In a recent article in the Proceedings of the National Academy of Sciences in the United States, a group of scholars reported on the continued gender discrimination in the hard sciences. The researchers asked 127 male and female professors in biology, chemistry, and physics to rate male and female job candidates for a position in their labs. The portfolios of the candidates were exactly the same, but half used the name, “Jennifer,” and the other half, “John.” The professors rated the male candidates as more competent and hireable; they also decided on higher starting salaries for the men.
The findings from this study are disturbing, but not so surprising. Decades of research documents higher salaries and more job opportunities for men in most careers and professions. What surprised me most about this study was that, in addition to rating male candidates as more competent and hireable, the professors reported that they would be less willing to mentor the female candidates. Since mentoring often goes hand in hand with job opportunities, achievements, and salaries, perhaps I should not be so shocked. Still, this finding from the study sits uneasily with me.
As a graduate student, I know the importance of a good mentor (fortunately, I have benefited from great mentoring at every step of my graduate and undergraduate career). In her Sociology Compass article, Feminist Mentoring and Female Graduate Student Success: Challenging Gender Inequality in Higher Education, Priya Dua explains the many benefits of good mentoring, especially for women: female students with mentors are more likely to be involved in professional activities and are more productive than those without mentors; the status of female student mentees increases with the encouragement of faculty mentors; female students learn how to balance the expectations of academia and other aspects of life (including family responsibilities) when they have a supportive role model. These are all great reasons why the mentor/mentee relationship between faculty member and student is so important.
When taking all of these benefits into account, it becomes clear that mentoring young women (and I will add racial and ethnic minority students) is a potential avenue for undermining discrimination and bias in professional and academic careers.
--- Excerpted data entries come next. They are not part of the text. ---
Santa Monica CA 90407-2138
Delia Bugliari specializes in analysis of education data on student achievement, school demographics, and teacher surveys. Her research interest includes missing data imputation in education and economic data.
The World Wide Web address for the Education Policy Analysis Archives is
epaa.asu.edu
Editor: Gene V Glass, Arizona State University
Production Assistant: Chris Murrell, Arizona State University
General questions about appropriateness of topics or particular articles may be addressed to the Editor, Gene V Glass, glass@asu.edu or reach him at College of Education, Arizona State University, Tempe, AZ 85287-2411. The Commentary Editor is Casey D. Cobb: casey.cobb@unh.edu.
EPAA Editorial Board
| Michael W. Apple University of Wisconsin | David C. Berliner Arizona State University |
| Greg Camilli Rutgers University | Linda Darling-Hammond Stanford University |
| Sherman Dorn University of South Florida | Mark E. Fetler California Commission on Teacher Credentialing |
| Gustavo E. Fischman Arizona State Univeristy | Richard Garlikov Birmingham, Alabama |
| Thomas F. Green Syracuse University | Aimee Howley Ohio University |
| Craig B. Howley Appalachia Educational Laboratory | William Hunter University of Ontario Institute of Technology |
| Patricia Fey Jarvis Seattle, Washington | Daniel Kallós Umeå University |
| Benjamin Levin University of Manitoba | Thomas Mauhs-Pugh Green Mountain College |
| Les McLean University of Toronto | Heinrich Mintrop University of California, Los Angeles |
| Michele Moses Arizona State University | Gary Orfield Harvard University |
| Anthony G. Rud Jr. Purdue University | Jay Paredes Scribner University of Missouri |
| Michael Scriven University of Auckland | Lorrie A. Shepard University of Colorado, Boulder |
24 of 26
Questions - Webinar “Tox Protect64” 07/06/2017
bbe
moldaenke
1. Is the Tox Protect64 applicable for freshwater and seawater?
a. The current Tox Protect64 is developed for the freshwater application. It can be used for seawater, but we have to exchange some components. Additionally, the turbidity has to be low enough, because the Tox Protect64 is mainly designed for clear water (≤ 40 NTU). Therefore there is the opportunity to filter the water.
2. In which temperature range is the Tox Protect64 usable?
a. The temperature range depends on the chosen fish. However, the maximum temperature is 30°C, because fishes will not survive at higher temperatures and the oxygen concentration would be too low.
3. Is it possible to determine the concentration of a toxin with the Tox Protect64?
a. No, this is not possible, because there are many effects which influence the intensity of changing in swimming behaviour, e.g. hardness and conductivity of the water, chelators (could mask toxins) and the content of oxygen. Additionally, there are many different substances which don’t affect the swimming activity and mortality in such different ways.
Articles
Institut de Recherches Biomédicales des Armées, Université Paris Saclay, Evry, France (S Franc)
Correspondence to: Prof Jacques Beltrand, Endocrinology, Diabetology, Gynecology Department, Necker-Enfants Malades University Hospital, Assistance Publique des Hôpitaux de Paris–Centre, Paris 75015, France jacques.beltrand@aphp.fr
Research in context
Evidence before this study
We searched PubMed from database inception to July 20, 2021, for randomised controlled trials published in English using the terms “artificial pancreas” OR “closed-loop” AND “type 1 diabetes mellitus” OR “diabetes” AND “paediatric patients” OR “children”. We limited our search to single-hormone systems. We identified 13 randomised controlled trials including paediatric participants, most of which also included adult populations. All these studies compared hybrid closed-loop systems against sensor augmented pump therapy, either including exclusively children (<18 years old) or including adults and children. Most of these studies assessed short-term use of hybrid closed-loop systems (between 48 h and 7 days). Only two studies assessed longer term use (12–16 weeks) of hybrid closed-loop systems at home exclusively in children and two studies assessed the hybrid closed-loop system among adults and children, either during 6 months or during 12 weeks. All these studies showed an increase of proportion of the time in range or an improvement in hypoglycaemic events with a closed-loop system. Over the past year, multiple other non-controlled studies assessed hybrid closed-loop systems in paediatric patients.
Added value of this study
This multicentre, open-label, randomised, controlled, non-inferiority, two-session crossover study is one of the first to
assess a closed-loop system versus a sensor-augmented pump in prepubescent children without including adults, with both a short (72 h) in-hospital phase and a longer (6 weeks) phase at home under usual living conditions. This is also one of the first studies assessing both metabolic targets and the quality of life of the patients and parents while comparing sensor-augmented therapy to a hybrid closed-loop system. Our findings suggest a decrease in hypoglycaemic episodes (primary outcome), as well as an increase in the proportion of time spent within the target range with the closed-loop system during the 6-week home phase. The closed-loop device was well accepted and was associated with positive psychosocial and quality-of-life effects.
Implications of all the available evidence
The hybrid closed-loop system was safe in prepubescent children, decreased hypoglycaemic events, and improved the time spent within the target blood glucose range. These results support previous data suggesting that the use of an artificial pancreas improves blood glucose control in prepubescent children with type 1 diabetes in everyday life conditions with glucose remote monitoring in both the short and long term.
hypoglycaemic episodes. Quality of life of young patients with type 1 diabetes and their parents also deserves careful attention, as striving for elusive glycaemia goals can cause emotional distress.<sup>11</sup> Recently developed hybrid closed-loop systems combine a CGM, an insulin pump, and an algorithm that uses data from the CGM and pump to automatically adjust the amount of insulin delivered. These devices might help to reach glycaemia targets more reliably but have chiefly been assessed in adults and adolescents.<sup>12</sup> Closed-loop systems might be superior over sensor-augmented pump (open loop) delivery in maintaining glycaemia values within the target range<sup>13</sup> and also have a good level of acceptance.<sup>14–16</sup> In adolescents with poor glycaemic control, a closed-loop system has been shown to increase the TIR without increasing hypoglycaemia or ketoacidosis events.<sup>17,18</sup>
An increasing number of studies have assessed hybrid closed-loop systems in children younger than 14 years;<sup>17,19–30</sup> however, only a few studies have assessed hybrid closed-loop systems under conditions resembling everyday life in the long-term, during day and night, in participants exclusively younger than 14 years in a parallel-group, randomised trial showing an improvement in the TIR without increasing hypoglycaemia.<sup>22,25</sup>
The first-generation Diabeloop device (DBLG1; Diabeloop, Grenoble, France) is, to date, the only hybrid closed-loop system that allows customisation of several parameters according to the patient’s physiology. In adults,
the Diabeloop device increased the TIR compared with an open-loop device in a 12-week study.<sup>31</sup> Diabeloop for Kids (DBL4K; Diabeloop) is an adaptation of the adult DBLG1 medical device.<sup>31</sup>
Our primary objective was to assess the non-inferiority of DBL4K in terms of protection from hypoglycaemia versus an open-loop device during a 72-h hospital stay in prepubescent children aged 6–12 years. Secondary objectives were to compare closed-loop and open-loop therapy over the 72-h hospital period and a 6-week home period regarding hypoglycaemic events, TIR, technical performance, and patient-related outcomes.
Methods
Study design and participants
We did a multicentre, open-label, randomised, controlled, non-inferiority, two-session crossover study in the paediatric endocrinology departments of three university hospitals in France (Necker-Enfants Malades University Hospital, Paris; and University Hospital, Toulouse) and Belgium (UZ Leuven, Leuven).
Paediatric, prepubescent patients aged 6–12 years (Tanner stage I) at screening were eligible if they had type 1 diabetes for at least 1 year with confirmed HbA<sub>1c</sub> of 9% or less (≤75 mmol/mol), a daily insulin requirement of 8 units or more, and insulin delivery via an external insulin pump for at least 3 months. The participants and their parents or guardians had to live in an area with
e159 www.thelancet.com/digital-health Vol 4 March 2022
Yet, this recent study suggests that faculty members recreate and further institutionalize the disadvantages faced by women (and minority students) by choosing to not to mentor them. How can we create a more equal playing field if all students are not given the same opportunities, both formal and informal?
An obvious answer to this problem is for more faculty mentors to take on students who are not white men. But it is unlikely that individuals will change the history of discrimination on their own. Instead, departments should institute policies that promote more equality in mentoring. My own department assigns a faculty member and a more advanced graduate student to each of the incoming graduate students. This strategy ensures that all students have the support that they need and that no one person is responsible for all of the mentoring in the department.
Hopefully, many departments (especially the hard sciences mentioned in the recent study) will respond positively to these findings and question their own practices of mentoring. Do any other departments (hard sciences, sociology, or otherwise) have policies regarding mentoring? Do any of these policies promote more equal practices?
Dua, Priya. 2007. “Feminist Mentoring and Female Graduate Student Success: Challenging Gender Inequality in Higher Education.” Sociology Compass 1(2): 594-612.
McDonald, Steve and Jacob C. Day. 2010 “Race, Gender, and the Invisible Hand of Social Capital.” Sociology Compass 4(7): 532-543.